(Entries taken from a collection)
⟨

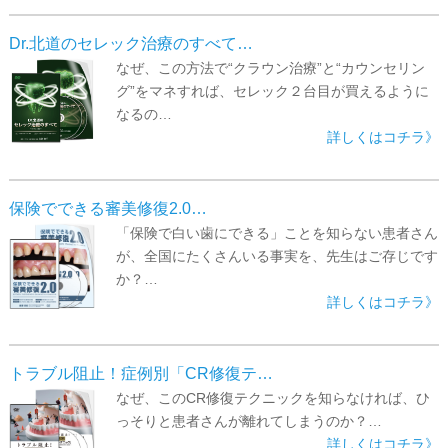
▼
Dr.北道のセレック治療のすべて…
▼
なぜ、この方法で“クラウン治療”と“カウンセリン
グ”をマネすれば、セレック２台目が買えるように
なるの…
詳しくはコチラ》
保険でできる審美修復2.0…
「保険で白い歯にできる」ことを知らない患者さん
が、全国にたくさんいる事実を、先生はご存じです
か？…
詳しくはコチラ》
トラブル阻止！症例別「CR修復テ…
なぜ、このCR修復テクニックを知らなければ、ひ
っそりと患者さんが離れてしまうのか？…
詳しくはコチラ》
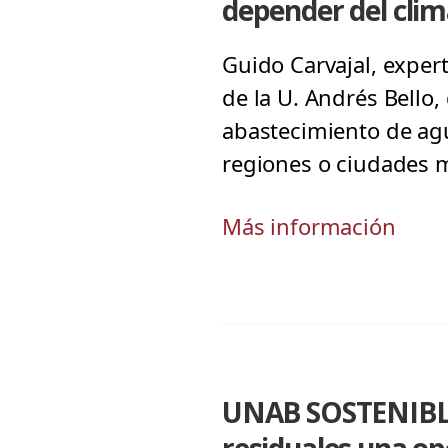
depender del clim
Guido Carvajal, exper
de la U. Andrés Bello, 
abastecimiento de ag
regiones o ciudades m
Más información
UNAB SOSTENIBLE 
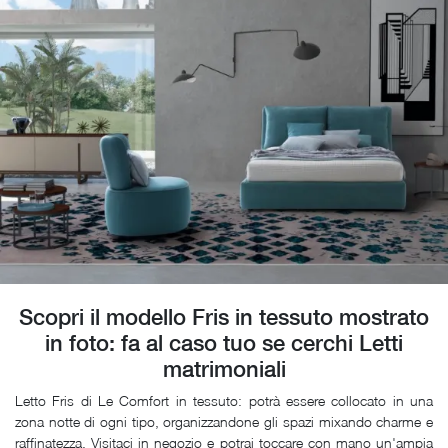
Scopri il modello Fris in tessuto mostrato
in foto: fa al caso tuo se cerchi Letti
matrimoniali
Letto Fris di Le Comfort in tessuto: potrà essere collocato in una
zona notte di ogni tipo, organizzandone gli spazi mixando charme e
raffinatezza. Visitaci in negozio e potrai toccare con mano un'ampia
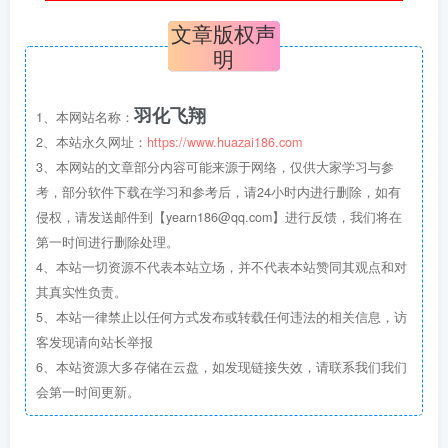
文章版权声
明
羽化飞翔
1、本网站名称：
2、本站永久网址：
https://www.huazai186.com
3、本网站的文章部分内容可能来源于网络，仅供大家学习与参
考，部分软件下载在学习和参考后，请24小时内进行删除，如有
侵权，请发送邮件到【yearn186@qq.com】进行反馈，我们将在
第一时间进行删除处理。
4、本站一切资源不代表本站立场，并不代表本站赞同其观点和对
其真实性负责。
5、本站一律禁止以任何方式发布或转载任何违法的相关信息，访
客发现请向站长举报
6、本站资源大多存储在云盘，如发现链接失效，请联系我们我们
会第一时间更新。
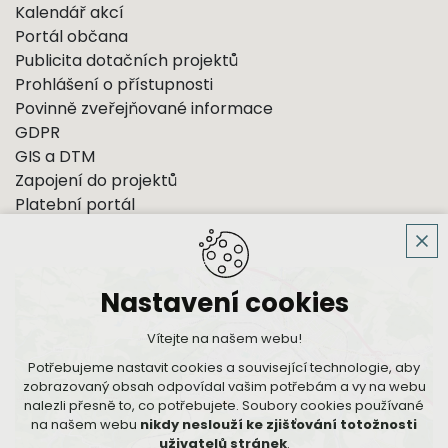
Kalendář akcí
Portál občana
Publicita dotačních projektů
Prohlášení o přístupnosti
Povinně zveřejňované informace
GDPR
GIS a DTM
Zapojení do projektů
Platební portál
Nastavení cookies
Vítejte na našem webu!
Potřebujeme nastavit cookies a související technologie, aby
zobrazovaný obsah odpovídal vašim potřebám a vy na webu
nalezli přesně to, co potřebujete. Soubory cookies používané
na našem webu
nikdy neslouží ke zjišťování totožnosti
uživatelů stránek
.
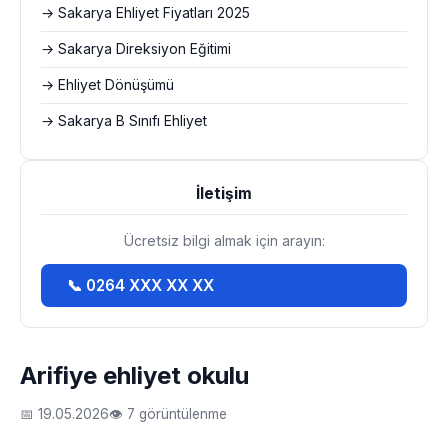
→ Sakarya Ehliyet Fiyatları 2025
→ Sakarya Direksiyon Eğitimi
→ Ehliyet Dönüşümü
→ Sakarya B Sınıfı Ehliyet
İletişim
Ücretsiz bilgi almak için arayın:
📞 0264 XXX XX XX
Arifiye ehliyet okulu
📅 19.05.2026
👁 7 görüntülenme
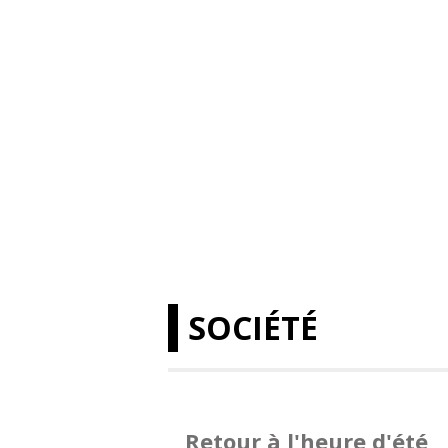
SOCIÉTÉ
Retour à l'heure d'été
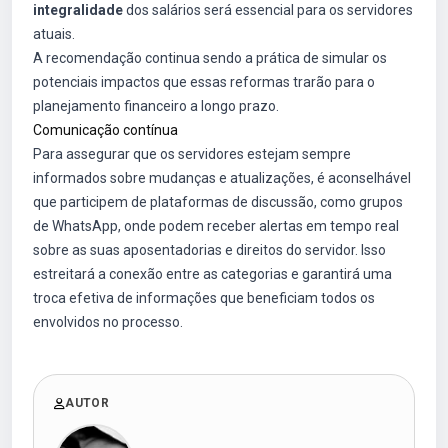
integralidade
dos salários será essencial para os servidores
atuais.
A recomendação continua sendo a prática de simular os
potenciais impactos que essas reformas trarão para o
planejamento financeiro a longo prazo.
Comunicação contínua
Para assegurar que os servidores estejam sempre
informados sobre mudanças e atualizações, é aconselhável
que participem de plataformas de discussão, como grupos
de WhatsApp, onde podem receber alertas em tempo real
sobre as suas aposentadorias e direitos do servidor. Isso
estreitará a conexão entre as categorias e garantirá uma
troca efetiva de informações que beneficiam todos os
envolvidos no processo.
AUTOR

⟩
⟨

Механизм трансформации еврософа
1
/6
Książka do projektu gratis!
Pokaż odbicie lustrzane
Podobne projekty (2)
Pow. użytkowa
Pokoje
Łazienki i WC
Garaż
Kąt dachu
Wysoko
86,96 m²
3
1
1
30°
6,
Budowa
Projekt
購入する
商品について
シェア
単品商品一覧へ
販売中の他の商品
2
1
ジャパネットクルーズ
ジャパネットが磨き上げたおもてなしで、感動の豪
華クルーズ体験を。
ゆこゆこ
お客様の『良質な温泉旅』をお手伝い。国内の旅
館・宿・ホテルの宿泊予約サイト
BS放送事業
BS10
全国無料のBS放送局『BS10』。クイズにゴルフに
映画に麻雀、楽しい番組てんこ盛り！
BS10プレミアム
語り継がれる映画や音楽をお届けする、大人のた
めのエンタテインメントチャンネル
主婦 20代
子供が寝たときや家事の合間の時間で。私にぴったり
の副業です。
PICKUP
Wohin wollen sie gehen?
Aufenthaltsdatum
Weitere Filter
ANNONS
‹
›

⟩
⟨

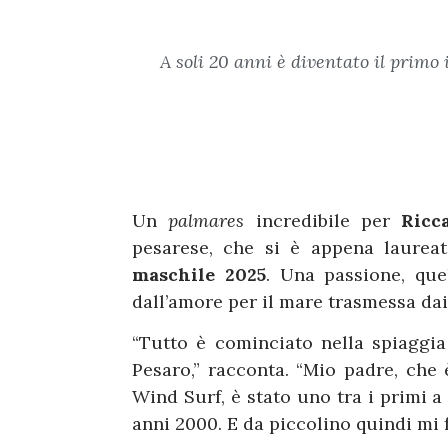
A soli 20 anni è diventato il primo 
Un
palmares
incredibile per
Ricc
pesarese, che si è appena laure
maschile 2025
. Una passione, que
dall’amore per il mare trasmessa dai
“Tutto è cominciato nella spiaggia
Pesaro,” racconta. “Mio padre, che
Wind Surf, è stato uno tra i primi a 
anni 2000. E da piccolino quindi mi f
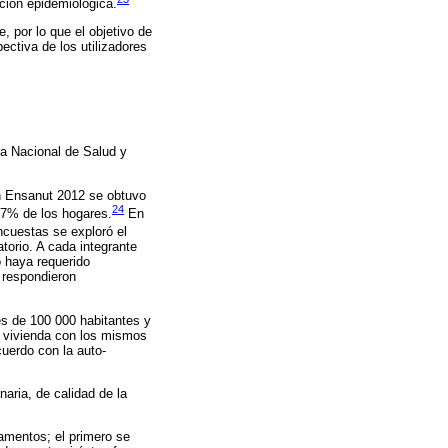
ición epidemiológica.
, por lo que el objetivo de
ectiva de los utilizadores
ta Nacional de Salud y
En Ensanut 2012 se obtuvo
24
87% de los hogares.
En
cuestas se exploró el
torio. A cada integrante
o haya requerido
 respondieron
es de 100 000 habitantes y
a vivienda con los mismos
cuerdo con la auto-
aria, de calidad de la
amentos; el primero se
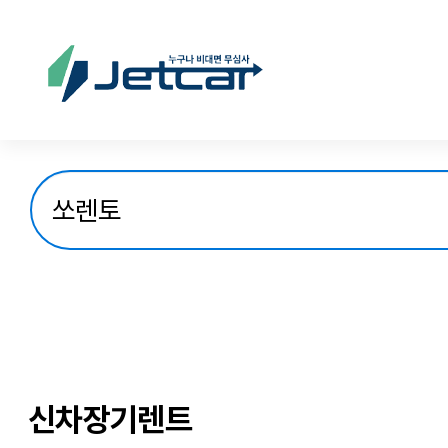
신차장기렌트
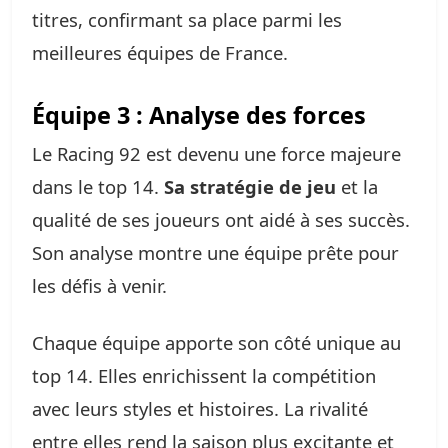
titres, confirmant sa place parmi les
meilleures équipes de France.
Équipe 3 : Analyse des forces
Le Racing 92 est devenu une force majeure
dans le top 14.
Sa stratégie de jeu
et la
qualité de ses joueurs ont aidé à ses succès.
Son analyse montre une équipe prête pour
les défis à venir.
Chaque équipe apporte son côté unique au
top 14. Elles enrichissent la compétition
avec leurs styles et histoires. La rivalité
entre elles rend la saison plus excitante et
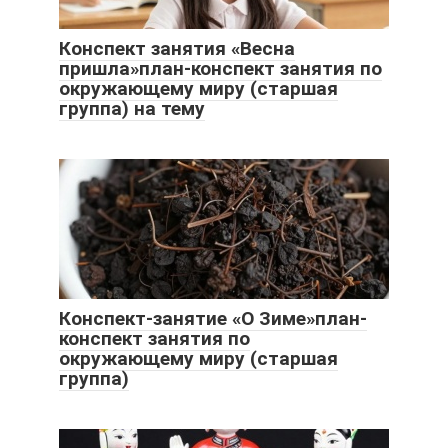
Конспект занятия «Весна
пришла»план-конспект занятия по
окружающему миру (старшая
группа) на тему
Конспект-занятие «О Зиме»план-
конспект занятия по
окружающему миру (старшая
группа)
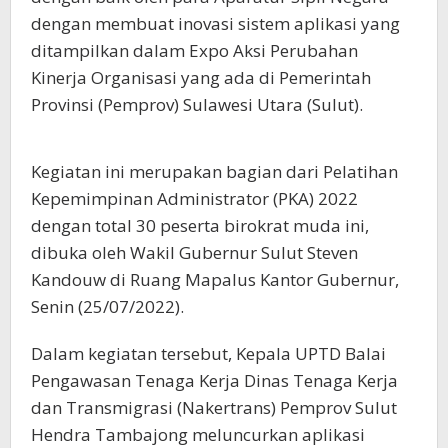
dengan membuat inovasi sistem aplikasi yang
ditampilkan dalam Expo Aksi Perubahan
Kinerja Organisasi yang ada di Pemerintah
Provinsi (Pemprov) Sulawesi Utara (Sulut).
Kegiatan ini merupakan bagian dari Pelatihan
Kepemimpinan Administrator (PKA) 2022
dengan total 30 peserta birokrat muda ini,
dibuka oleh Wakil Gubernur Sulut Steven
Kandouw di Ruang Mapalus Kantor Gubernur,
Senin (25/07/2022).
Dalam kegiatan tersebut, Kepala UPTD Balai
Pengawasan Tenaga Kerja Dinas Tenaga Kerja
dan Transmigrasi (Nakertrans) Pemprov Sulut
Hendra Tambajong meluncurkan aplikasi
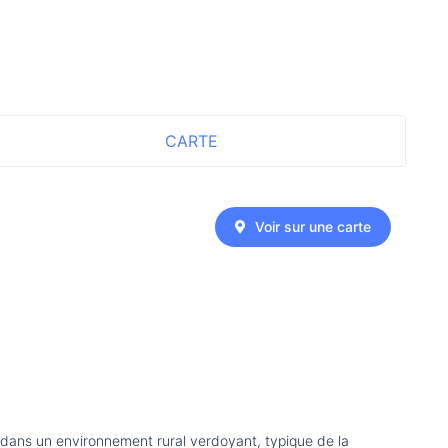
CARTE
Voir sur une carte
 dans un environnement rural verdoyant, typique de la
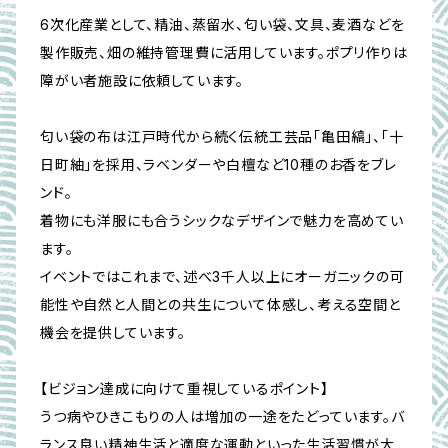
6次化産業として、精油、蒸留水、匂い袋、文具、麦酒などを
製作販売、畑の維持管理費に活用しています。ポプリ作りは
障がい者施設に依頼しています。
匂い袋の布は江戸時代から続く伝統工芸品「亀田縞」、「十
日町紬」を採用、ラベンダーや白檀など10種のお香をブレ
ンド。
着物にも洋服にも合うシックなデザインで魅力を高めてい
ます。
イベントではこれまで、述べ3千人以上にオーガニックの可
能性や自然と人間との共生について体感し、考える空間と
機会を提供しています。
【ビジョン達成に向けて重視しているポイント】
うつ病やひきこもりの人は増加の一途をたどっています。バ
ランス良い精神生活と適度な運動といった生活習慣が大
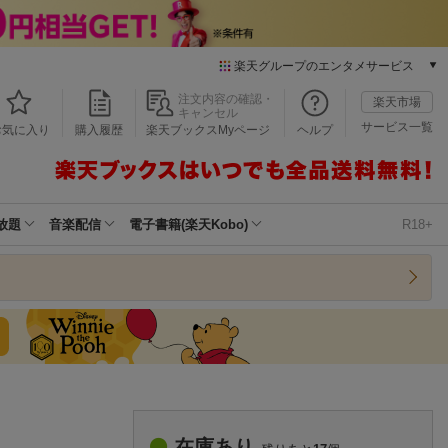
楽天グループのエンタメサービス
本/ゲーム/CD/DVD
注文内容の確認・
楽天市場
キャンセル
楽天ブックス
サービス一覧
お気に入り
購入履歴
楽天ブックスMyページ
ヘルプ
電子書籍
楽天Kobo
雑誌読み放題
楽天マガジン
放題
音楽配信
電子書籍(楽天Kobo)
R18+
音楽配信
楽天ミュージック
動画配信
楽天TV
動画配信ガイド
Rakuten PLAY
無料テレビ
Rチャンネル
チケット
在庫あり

⟩

_EXERCISE AIM_
Each line above that has the word "dengan" should be copied.

_WRITTEN ANSWER_
dengan membuat inovasi sistem aplikasi yang
dengan total 30 peserta birokrat muda ini,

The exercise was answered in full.